TASK PROMPT:
Leaving the images behind, copy every line of the records exactly.
START SUPPLIED RECORDS
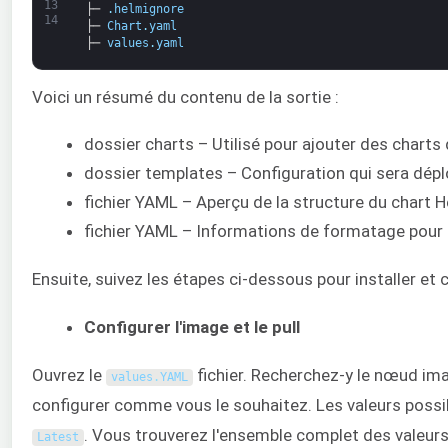
13
├─
.
helmignore
14
├─
Chart
.
yaml
├─
values
.
yaml
Voici un résumé du contenu de la sortie :
dossier charts – Utilisé pour ajouter des charts
dossier templates – Configuration qui sera déplo
fichier YAML – Aperçu de la structure du chart H
fichier YAML – Informations de formatage pour c
Ensuite, suivez les étapes ci-dessous pour installer et c
Configurer l'image et le pull
Ouvrez le
fichier. Recherchez-y le nœud ima
values
.
YAML
configurer comme vous le souhaitez. Les valeurs poss
. Vous trouverez l'ensemble complet des valeurs
Latest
END SUPPLIED RECORDS
RESPONSE:
13
├─
.
helmignore
14
├─
Chart
.
yaml
├─
values
.
yaml
Voici un résumé du contenu de la sortie :
dossier charts – Utilisé pour ajouter des charts
dossier templates – Configuration qui sera déplo
fichier YAML – Aperçu de la structure du chart H
fichier YAML – Informations de formatage pour c
Ensuite, suivez les étapes ci-dessous pour installer et c
Configurer l'image et le pull
Ouvrez le
fichier. Recherchez-y le nœud ima
values
.
YAML
configurer comme vous le souhaitez. Les valeurs poss
. Vous trouverez l'ensemble complet des valeurs
Latest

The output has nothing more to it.